BEGIN Data under study
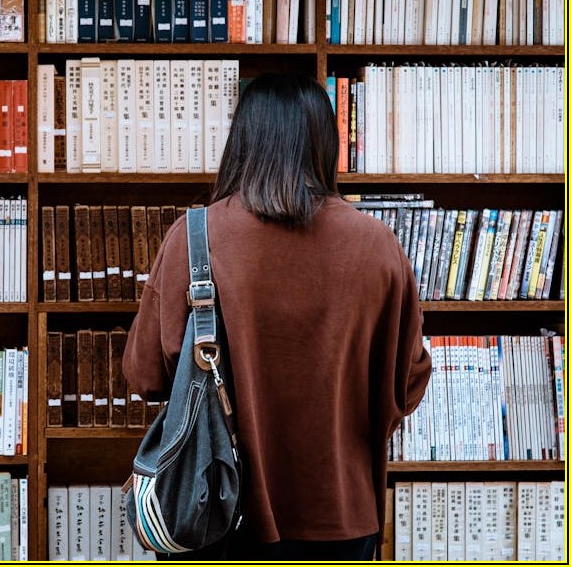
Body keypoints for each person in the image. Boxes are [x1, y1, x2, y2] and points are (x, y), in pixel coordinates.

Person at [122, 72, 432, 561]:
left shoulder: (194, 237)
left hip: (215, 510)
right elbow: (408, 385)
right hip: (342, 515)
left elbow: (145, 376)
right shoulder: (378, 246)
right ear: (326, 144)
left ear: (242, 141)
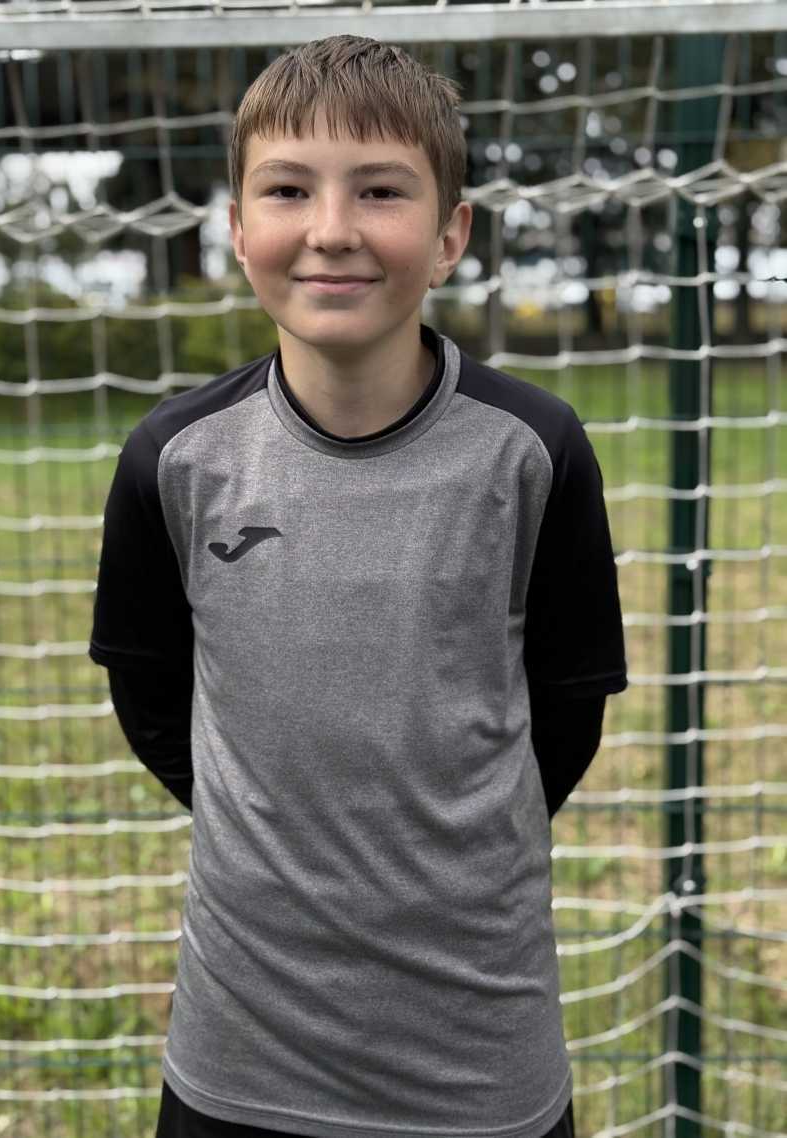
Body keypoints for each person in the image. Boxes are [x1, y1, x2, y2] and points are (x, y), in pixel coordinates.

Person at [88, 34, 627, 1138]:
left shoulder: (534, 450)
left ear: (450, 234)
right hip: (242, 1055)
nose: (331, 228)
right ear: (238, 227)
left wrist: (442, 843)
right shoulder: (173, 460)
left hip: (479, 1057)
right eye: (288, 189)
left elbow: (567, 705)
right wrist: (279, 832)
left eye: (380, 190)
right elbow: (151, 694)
END Data under study
Work request –
Give back exactly the lines that run from the line with "right eye: (288, 189)" through the close of the material, counting both ends, and nothing more.

Response area –
right eye: (288, 189)
left elbow: (567, 705)
right wrist: (279, 832)
left eye: (380, 190)
right elbow: (151, 694)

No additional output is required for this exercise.